Mayor partially restores police and fire budget cuts, brings migrant cost estimate down

Mayor Eric Adams partially restores funding to the NYPD and FDNY cut in his November Financial Plan. Wednesday, Jan. 10, 2024.
Credit: Ed Reed/Mayoral Photography Office.

Just two months after making deep budget cuts across city agencies, Mayor Eric Adams announced he is reversing some widely unpopular trims to the police and fire departments, while also revealing the projected cost of the migrant crisis has gone down by roughly $2 billion.

During an impromptu City Hall press conference on Jan 10, Hizzoner said he will restore one 600-member NYPD academy class of the five he cut in his November Financial Plan as well as funding for the FDNY’s “fifth firefighter” position at 20 engine companies in the department. 

He made the cuts as part of a $3.7 billion savings plan — referred to as a “Program to Eliminate the Gap” — aimed at closing a projected $7 billion budget deficit over the next fiscal year, which he says is driven by spending on the migrant influx. Other areas that were impacted by the cuts include the number of litter baskets in the outer boroughs, Sunday service at most library branches and early childhood education seats.

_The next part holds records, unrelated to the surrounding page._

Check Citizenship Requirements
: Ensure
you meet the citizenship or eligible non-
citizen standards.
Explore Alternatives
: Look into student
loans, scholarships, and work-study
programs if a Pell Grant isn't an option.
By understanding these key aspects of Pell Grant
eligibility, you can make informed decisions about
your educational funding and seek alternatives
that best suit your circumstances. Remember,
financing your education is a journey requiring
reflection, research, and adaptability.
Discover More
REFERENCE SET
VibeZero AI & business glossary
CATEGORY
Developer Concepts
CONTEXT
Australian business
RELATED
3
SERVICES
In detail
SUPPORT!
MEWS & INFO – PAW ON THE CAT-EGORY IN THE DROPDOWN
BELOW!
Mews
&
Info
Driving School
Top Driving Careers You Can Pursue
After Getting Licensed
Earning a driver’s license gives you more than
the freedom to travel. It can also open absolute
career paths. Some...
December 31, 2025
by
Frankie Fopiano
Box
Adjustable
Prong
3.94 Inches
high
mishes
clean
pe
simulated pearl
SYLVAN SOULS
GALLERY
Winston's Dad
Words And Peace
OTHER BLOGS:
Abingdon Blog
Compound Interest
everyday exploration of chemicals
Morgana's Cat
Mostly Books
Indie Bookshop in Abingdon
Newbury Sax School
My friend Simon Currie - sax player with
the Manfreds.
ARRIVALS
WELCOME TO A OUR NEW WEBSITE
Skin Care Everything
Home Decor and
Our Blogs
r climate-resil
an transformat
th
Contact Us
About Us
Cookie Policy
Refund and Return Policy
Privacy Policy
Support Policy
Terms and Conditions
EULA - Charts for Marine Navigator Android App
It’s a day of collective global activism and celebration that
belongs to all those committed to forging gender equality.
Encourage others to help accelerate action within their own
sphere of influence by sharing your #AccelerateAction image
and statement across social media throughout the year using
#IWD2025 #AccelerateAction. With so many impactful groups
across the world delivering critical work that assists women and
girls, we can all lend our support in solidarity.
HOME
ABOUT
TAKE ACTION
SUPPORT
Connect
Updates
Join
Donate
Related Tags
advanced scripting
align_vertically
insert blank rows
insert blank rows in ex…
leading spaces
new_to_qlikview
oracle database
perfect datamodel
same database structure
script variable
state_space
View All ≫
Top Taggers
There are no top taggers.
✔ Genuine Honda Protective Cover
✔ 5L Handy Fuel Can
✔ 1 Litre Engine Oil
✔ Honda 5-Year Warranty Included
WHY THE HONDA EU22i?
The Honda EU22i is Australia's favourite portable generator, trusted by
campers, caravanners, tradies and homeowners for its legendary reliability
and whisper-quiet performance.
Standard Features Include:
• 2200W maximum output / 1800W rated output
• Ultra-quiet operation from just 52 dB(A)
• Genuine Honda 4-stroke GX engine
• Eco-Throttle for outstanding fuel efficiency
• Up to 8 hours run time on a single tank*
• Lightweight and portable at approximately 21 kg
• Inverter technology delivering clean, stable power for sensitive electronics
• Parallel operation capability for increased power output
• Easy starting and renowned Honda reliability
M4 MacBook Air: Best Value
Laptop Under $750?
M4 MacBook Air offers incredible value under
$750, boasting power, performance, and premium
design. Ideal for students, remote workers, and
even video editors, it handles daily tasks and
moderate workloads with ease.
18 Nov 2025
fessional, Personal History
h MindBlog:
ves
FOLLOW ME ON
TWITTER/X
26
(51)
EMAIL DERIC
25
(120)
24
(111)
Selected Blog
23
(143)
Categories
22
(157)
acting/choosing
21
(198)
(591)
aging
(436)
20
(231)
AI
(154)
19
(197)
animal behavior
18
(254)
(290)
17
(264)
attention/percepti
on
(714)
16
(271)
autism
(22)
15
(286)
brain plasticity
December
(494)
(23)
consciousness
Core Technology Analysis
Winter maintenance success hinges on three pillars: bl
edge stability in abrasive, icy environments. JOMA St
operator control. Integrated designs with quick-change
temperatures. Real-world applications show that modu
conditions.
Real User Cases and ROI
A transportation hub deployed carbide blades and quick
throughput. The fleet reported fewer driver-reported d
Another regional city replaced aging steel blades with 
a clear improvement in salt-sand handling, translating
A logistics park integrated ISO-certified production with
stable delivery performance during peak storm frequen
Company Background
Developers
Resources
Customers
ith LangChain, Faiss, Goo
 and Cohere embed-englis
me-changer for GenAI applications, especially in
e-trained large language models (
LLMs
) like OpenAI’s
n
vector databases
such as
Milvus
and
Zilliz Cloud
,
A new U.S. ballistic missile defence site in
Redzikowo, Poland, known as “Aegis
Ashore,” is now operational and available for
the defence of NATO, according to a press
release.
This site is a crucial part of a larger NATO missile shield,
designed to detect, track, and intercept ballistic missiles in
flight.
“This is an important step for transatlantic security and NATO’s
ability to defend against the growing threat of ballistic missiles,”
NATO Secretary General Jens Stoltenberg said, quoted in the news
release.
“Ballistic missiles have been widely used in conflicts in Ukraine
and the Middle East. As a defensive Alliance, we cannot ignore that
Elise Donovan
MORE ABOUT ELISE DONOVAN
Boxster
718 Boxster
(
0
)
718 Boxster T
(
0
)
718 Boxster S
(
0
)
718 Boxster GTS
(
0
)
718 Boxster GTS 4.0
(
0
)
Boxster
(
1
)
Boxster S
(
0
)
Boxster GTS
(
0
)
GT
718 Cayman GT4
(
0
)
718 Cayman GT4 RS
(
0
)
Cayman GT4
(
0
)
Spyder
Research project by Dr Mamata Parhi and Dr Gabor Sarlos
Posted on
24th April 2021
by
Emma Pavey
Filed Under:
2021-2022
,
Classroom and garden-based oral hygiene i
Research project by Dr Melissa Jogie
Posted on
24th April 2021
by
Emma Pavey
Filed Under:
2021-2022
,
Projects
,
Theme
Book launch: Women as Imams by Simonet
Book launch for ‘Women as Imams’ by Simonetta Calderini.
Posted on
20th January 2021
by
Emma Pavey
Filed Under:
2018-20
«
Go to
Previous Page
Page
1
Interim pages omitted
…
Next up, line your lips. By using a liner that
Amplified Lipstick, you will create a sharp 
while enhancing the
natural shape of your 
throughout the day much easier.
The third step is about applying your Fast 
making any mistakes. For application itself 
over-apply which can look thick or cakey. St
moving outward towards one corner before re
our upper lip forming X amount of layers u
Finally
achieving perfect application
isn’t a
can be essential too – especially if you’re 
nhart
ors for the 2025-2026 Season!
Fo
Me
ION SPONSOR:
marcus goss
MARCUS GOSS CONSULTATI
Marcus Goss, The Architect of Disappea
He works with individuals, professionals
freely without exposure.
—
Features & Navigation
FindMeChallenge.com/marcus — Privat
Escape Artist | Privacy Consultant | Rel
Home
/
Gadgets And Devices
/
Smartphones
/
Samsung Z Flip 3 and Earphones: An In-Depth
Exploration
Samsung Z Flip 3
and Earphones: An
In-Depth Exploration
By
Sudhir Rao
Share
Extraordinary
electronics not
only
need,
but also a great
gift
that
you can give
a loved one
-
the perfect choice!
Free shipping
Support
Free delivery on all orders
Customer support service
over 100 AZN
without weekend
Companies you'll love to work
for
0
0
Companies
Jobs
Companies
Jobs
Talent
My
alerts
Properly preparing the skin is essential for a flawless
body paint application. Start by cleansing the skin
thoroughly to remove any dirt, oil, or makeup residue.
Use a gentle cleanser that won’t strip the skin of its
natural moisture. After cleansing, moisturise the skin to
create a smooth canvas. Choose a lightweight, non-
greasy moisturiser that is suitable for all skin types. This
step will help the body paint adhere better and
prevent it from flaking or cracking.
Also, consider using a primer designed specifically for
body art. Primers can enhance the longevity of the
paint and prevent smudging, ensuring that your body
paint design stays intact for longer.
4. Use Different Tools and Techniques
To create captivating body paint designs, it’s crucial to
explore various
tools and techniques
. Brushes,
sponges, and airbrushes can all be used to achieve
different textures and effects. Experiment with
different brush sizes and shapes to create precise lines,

Adams’ budget director, Jacques Jiha, also revealed the administration has reduced its estimate for how much the city will spend on sheltering and providing for tens of thousands of migrants by next summer from $12 billion to approximately $10 billion. The reduction is the result of a 20% cut to migrant spending ordered by City Hall shortly after the release of the November Plan.

The mayor said he was able to restore the police and fire funding due to projected savings gleaned from the reduced migrant spending and better than expected tax revenue collections. He said they then looked at where funding could be given back.

“We did the November plan. We didn’t have any clear understanding of what the fiscal outcome was going to look like,” Adams said. “So we wanted to be as fiscally prudent as possible. So that instead of having to go back to the team and tell them we underestimated, we wanted to make sure we were getting the right numbers. [Jacques] did that and he said ‘here are some of the things that we can do in restoration.”

The mayor’s announcement came ahead of the roll out of his Fiscal Year 2025 preliminary budget next Tuesday, a plan he has long said would include another round of 5% cuts. The mayor, however, told reporters they would have to wait until Tuesday to know if any other agencies would be restored.

The cuts to the NYPD and FDNY were some of the most high-profile of the mayor’s November Plan and drew backlash from unions and pols alike. The pause on police recruitment would have reduced the department’s ranks to below about 29,000, the lowest number it would have been since the 1990s.

Those reductions could have hurt the department’s ability to keep the city safe, NYPD commissioner Edward Caban said Wednesday.

“[When] word came out a few months ago about future police academy classes being canceled due to budget constraints, I immediately thought about how the fallout would affect both our cops and our collective safety,” Caban said. “As we look to further improve public safety in 2024. We need every officer we can get. Which is why today is a great day for the NYPD and all New Yorkers.”

When asked where the migrant savings are going to come from, the mayor said one example is by bringing down spending on food in emergency shelters.

“We looked at how much we were paying in food, we brought in some good partners and we’re going to bring down the cost of food,” the mayor said. “Whatever a human being needs, we were supplying. Cleaning clothing, feeding, cleaning the facilities that they’re in, creating a humane environment. We have to pick up the entire cost. Now we’re at a place of saying ‘let’s look at these contracts, let’s see where we can negotiate these contracts.’”

Part of the reason City Hall was able to partially restore the cuts, Jiha said, was because they did not make up a significant portion of the $3.7 billion savings program.

But City Council Finance Chair Justin Brannan said he was expecting the funding to be restored, while noting that the council had predicted more revenue than the mayor’s Office of Management and Budget (OMB) in December. Additionally, he said there are other areas where he would like to see funding restored.

“It’s great news but we’re not surprised,” Brannan said. “Last month, the Council forecast about $1.5 billion more than OMB over FY24 & FY25 driven by our durable and resilient economy. Someone at OMB must be a Billy Idol fan because it seems they’re budget dancing with themselves. I’ve personally been fighting for more cops and restoration of the fifth firefighter for a long time. Now let’s talk about restoring community schools, composting, and libraries!”

Furthermore, the move is indicative of broader problems with how Adams has managed the city’s finances, Brannan said.

“This is not sound governance or budget management, and it should leave New Yorkers with more questions than answers,” he said. “People deserve a better and more honest accounting of the financial challenges we face. Let’s stop playing budget games and actually prioritize the needs of New Yorkers.”